TASK TO CARRY OUT: Could you repeat the listing exactly, leaving out the pictures?

--- STORED DATA Enclosed Below ---

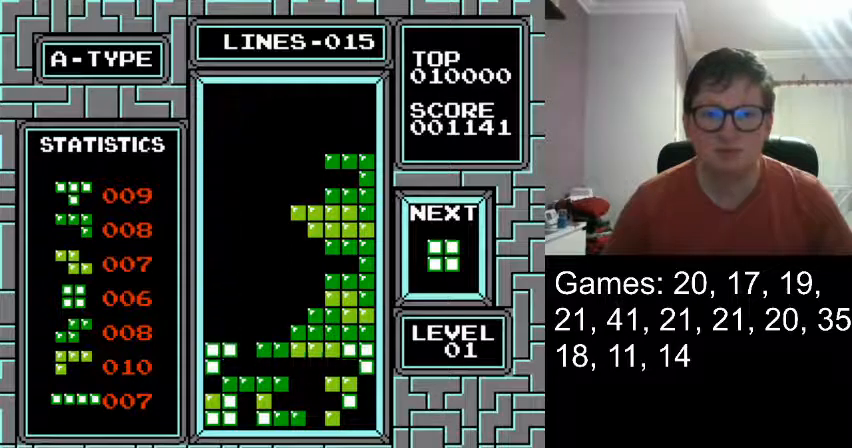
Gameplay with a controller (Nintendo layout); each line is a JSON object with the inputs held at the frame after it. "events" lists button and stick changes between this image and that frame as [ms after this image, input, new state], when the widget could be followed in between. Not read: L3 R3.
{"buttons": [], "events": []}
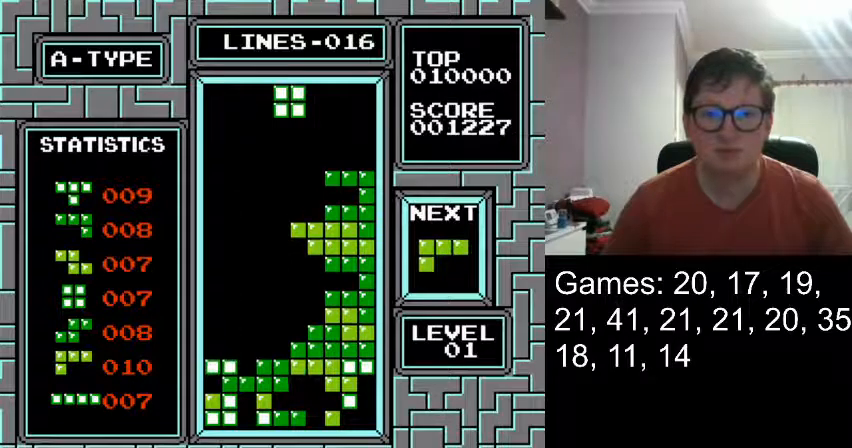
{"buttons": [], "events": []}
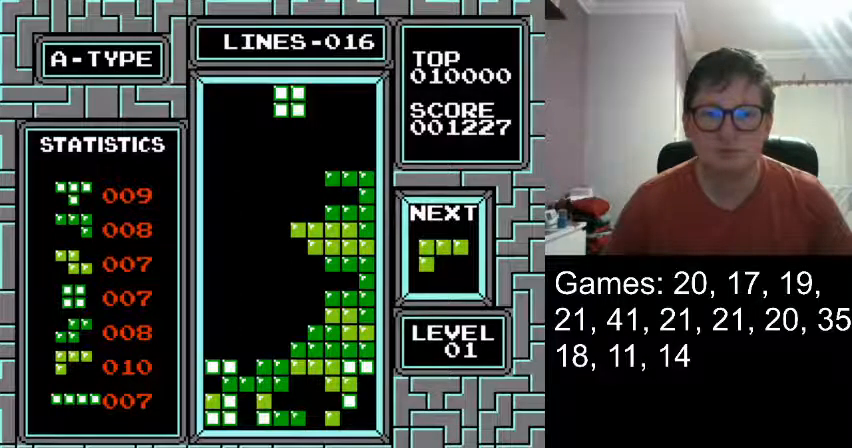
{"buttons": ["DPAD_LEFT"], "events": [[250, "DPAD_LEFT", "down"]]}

--- End of Enclosed STORED DATA ---

ANSWER TO THIS PROBLEM:
Gameplay with a controller (Nintendo layout); each line is a JSON object with the inputs held at the frame after it. "events" lists button and stick changes between this image and that frame as [ms after this image, input, new state], when the widget could be followed in between. Not read: L3 R3.
{"buttons": [], "events": []}
{"buttons": [], "events": []}
{"buttons": ["DPAD_LEFT"], "events": [[250, "DPAD_LEFT", "down"]]}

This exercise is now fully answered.